▶ Record set:
####################
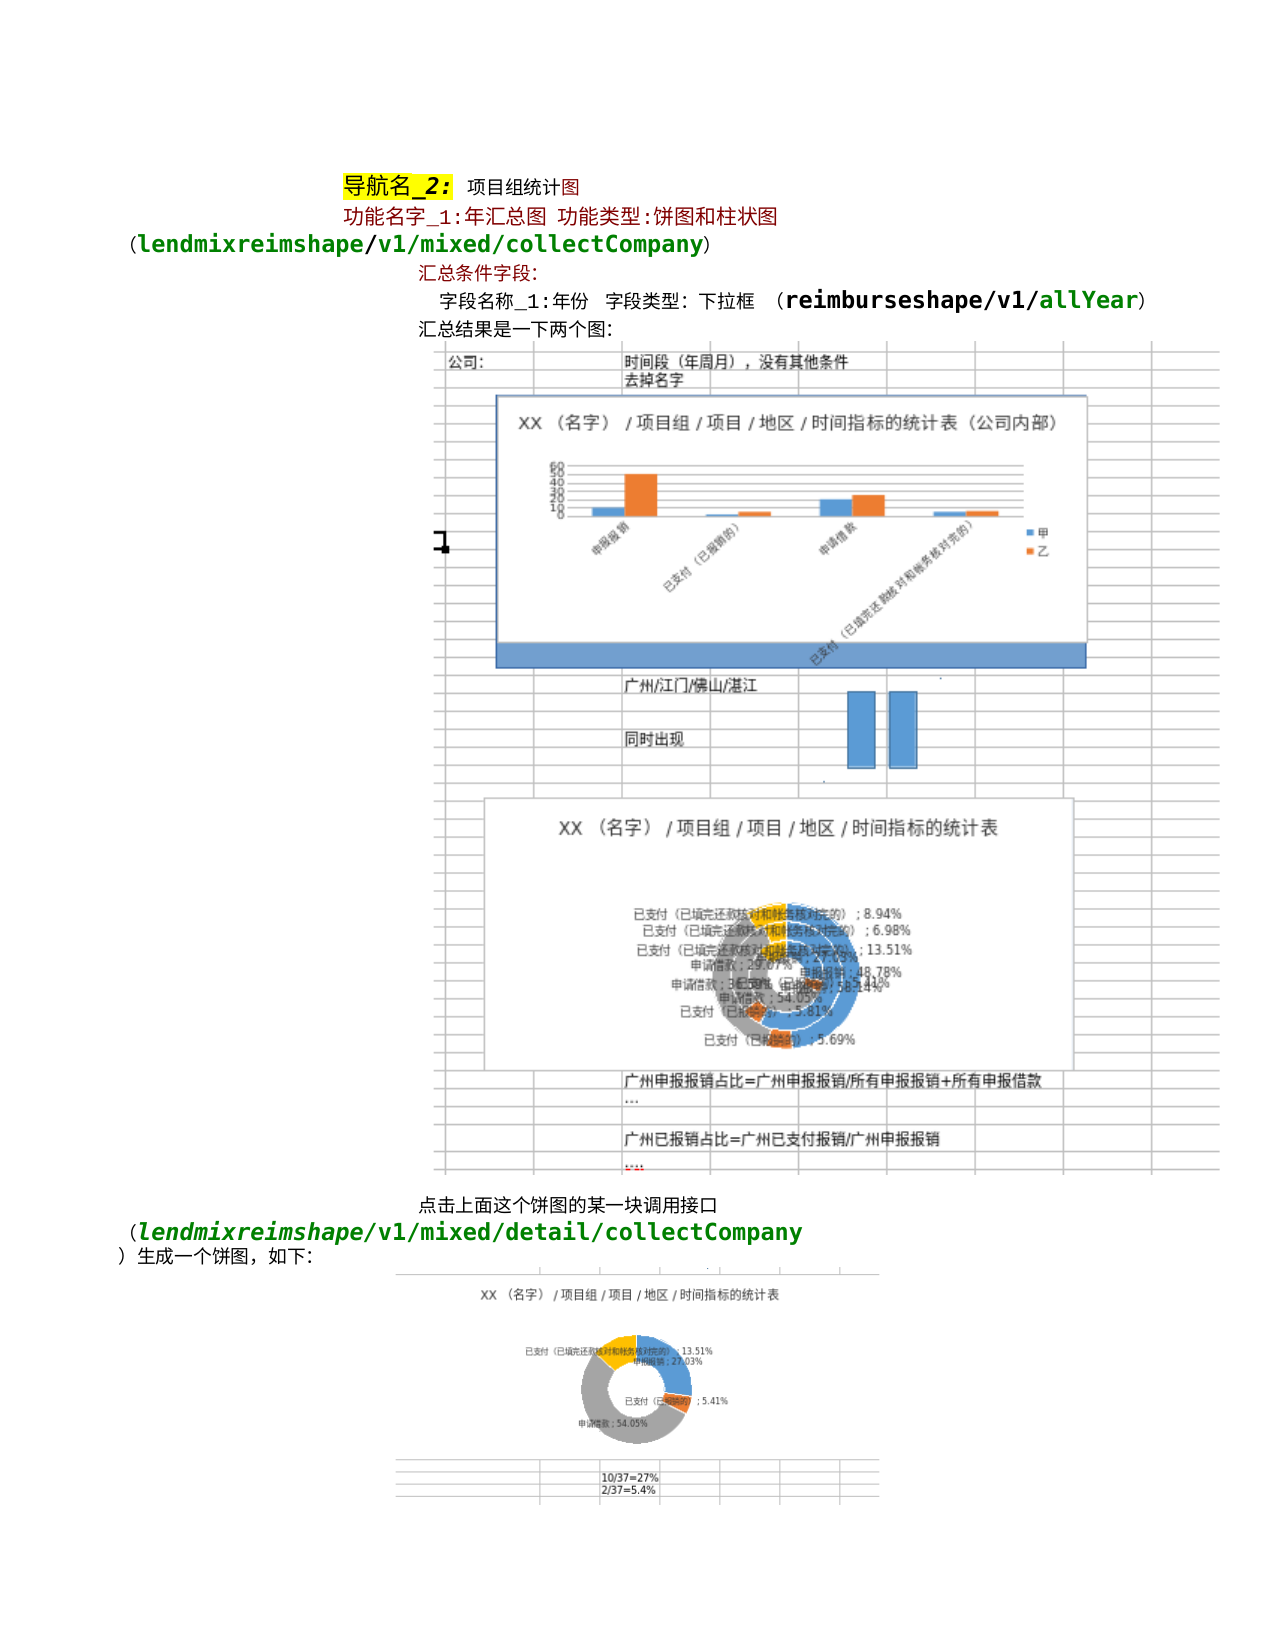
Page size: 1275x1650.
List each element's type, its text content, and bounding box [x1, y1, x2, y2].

text ）生成一个饼图，如下： [118, 1246, 1157, 1267]
text 导航名_2: 项目组统计图 [118, 173, 1157, 200]
text 字段名称_1:年份 字段类型：下拉框 （reimburseshape/v1/allYear） [118, 286, 1157, 314]
text 功能名字_1:年汇总图 功能类型:饼图和柱状图 （lendmixreimshape/v1/mixed/collectCompany） [118, 200, 1157, 258]
text 点击上面这个饼图的某一块调用接口（lendmixreimshape/v1/mixed/detail/collectCompany [118, 1191, 1157, 1246]
picture [395, 1267, 880, 1505]
text 汇总条件字段： [118, 258, 1157, 286]
text 汇总结果是一下两个图： [118, 314, 1157, 342]
picture [433, 341, 1220, 1175]
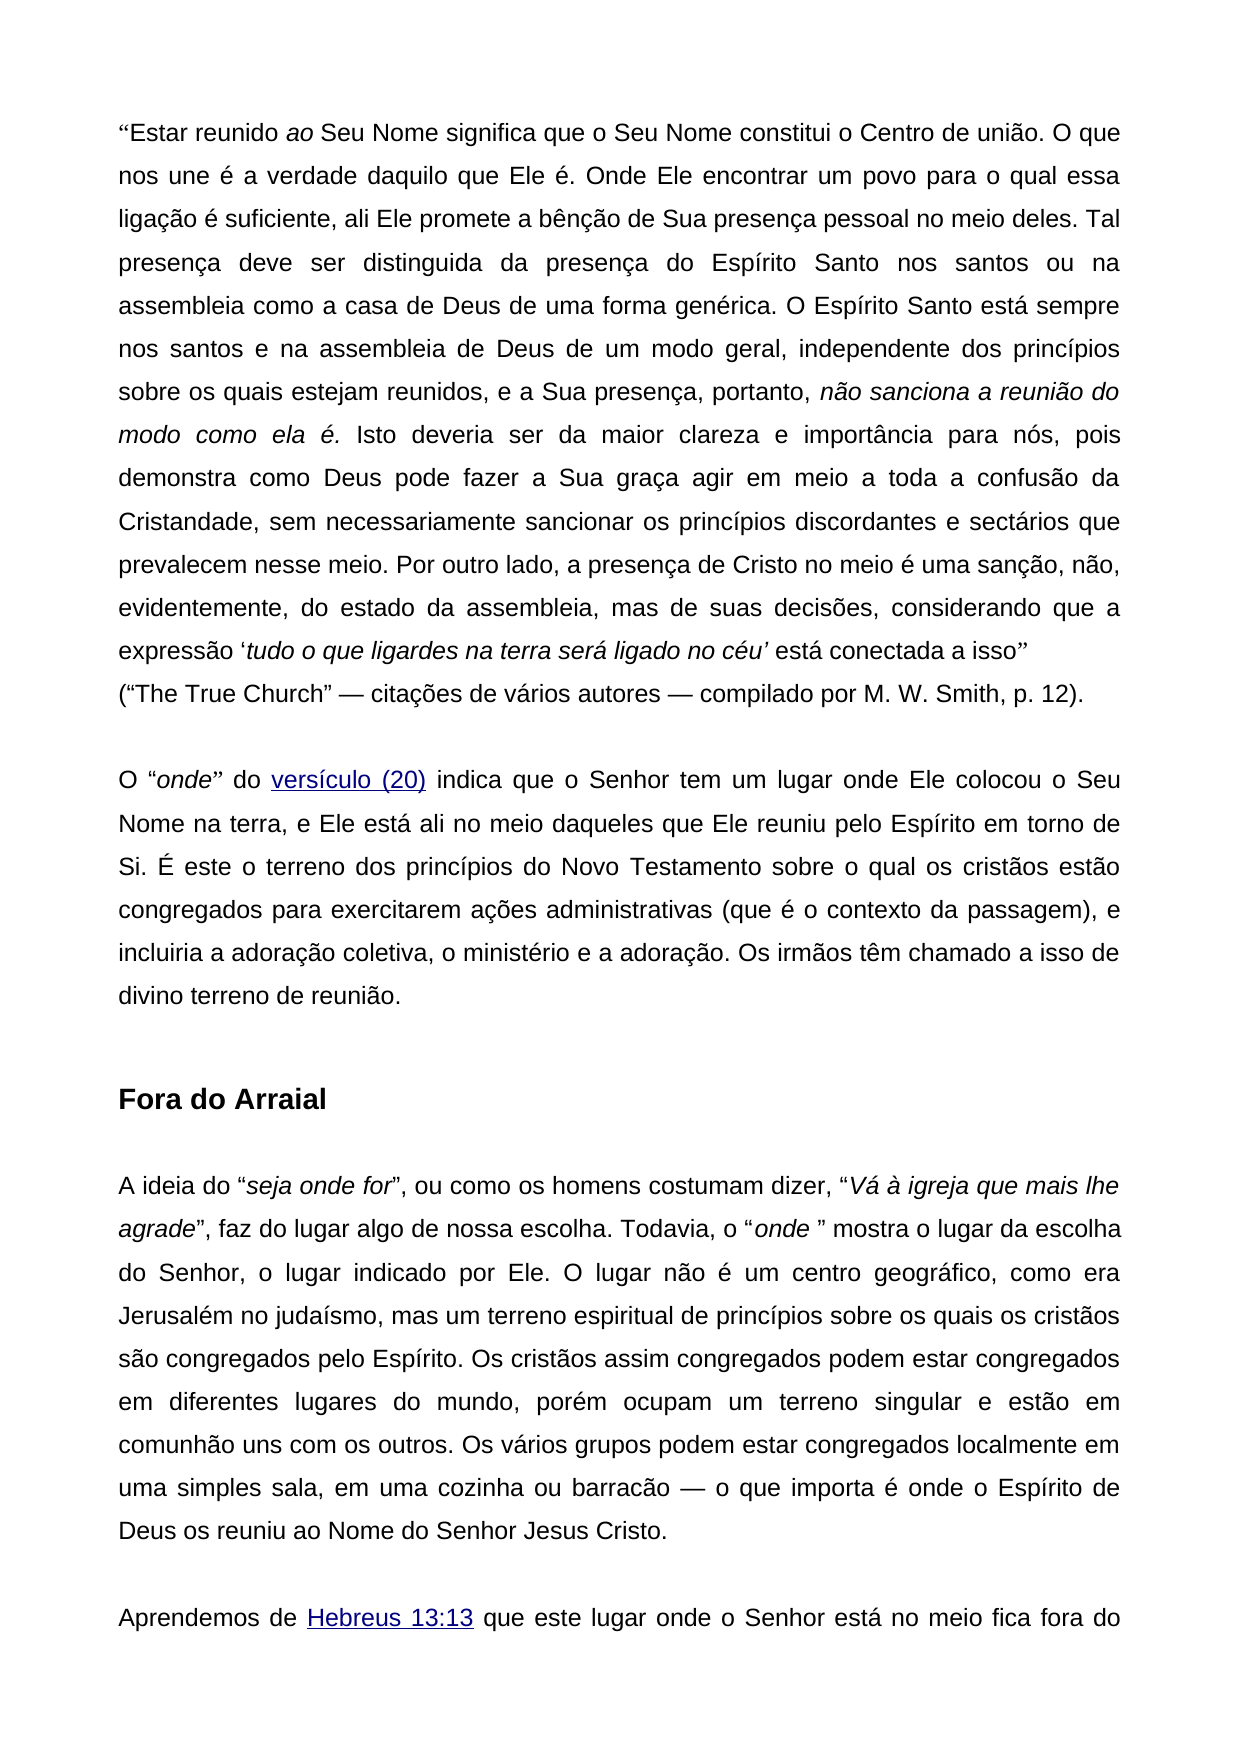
####################
▶ What the exercise asks: Recast every line of the listing above as a Markdown table with the columns Row and Listing line, numbering the rows and skipping blank lines. Leave the pictures out of your answer.

▶ Answer to this task:
| Row | Listing line |
|---|---|
| 1 | Page size: 1275x1650. |
| 2 | List each element's type, its text content, and bounding box [x1, y1, x2, y2]. |
| 3 | text ）生成一个饼图，如下： [118, 1246, 1157, 1267] |
| 4 | text 导航名_2: 项目组统计图 [118, 173, 1157, 200] |
| 5 | text 字段名称_1:年份 字段类型：下拉框 （reimburseshape/v1/allYear） [118, 286, 1157, 314] |
| 6 | text 功能名字_1:年汇总图 功能类型:饼图和柱状图 （lendmixreimshape/v1/mixed/collectCompany） [118, 200, 1157, 258] |
| 7 | text 点击上面这个饼图的某一块调用接口（lendmixreimshape/v1/mixed/detail/collectCompany [118, 1191, 1157, 1246] |
| 8 | picture [395, 1267, 880, 1505] |
| 9 | text 汇总条件字段： [118, 258, 1157, 286] |
| 10 | text 汇总结果是一下两个图： [118, 314, 1157, 342] |
| 11 | picture [433, 341, 1220, 1175] |